Set exercise — Can you reproduce all of the entries below word for word, with nothing left out or changed?
--
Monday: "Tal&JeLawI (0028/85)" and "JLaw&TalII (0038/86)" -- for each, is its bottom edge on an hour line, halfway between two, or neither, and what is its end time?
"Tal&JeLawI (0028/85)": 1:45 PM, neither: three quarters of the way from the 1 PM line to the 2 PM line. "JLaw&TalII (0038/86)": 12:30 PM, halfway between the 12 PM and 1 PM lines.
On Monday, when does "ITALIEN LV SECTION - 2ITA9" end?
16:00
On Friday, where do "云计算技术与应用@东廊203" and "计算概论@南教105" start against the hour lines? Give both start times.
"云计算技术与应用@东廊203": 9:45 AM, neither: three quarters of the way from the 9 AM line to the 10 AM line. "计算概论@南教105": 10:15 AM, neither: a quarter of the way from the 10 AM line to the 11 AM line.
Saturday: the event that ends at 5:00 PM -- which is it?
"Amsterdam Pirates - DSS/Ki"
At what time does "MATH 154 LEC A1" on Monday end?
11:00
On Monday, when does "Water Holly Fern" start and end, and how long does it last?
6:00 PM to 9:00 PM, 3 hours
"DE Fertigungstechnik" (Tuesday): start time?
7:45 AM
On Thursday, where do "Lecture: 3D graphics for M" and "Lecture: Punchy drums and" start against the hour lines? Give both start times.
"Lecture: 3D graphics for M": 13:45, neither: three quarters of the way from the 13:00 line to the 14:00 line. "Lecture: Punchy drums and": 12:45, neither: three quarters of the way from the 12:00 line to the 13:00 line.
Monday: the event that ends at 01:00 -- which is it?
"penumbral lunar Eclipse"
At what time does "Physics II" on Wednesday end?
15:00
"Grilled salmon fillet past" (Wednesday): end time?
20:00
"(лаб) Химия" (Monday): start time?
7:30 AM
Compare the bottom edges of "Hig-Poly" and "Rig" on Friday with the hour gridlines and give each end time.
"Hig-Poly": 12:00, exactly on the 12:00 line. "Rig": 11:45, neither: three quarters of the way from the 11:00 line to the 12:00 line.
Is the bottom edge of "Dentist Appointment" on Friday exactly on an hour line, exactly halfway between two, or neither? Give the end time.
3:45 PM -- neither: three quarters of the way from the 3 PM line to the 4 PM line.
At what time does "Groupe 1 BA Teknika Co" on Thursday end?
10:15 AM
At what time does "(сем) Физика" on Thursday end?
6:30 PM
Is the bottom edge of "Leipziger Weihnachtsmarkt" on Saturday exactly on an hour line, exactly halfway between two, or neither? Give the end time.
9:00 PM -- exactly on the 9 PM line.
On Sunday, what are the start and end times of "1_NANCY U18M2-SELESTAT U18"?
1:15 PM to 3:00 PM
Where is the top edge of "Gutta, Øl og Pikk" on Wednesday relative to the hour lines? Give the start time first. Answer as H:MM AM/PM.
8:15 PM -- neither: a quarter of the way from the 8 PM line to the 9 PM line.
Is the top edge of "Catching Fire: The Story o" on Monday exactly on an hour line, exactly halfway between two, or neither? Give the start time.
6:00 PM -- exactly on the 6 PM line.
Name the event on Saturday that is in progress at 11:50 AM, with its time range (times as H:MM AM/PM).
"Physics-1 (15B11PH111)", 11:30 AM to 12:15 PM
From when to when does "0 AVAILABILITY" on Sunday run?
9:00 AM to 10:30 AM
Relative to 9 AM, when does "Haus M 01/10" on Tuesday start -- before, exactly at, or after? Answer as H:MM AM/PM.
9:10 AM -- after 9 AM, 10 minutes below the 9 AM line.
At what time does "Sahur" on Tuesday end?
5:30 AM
--
Written answer —
Monday: "Tal&JeLawI (0028/85)" and "JLaw&TalII (0038/86)" -- for each, is its bottom edge on an hour line, halfway between two, or neither, and what is its end time?
"Tal&JeLawI (0028/85)": 1:45 PM, neither: three quarters of the way from the 1 PM line to the 2 PM line. "JLaw&TalII (0038/86)": 12:30 PM, halfway between the 12 PM and 1 PM lines.
On Monday, when does "ITALIEN LV SECTION - 2ITA9" end?
16:00
On Friday, where do "云计算技术与应用@东廊203" and "计算概论@南教105" start against the hour lines? Give both start times.
"云计算技术与应用@东廊203": 9:45 AM, neither: three quarters of the way from the 9 AM line to the 10 AM line. "计算概论@南教105": 10:15 AM, neither: a quarter of the way from the 10 AM line to the 11 AM line.
Saturday: the event that ends at 5:00 PM -- which is it?
"Amsterdam Pirates - DSS/Ki"
At what time does "MATH 154 LEC A1" on Monday end?
11:00
On Monday, when does "Water Holly Fern" start and end, and how long does it last?
6:00 PM to 9:00 PM, 3 hours
"DE Fertigungstechnik" (Tuesday): start time?
7:45 AM
On Thursday, where do "Lecture: 3D graphics for M" and "Lecture: Punchy drums and" start against the hour lines? Give both start times.
"Lecture: 3D graphics for M": 13:45, neither: three quarters of the way from the 13:00 line to the 14:00 line. "Lecture: Punchy drums and": 12:45, neither: three quarters of the way from the 12:00 line to the 13:00 line.
Monday: the event that ends at 01:00 -- which is it?
"penumbral lunar Eclipse"
At what time does "Physics II" on Wednesday end?
15:00
"Grilled salmon fillet past" (Wednesday): end time?
20:00
"(лаб) Химия" (Monday): start time?
7:30 AM
Compare the bottom edges of "Hig-Poly" and "Rig" on Friday with the hour gridlines and give each end time.
"Hig-Poly": 12:00, exactly on the 12:00 line. "Rig": 11:45, neither: three quarters of the way from the 11:00 line to the 12:00 line.
Is the bottom edge of "Dentist Appointment" on Friday exactly on an hour line, exactly halfway between two, or neither? Give the end time.
3:45 PM -- neither: three quarters of the way from the 3 PM line to the 4 PM line.
At what time does "Groupe 1 BA Teknika Co" on Thursday end?
10:15 AM
At what time does "(сем) Физика" on Thursday end?
6:30 PM
Is the bottom edge of "Leipziger Weihnachtsmarkt" on Saturday exactly on an hour line, exactly halfway between two, or neither? Give the end time.
9:00 PM -- exactly on the 9 PM line.
On Sunday, what are the start and end times of "1_NANCY U18M2-SELESTAT U18"?
1:15 PM to 3:00 PM
Where is the top edge of "Gutta, Øl og Pikk" on Wednesday relative to the hour lines? Give the start time first. Answer as H:MM AM/PM.
8:15 PM -- neither: a quarter of the way from the 8 PM line to the 9 PM line.
Is the top edge of "Catching Fire: The Story o" on Monday exactly on an hour line, exactly halfway between two, or neither? Give the start time.
6:00 PM -- exactly on the 6 PM line.
Name the event on Saturday that is in progress at 11:50 AM, with its time range (times as H:MM AM/PM).
"Physics-1 (15B11PH111)", 11:30 AM to 12:15 PM
From when to when does "0 AVAILABILITY" on Sunday run?
9:00 AM to 10:30 AM
Relative to 9 AM, when does "Haus M 01/10" on Tuesday start -- before, exactly at, or after? Answer as H:MM AM/PM.
9:10 AM -- after 9 AM, 10 minutes below the 9 AM line.
At what time does "Sahur" on Tuesday end?
5:30 AM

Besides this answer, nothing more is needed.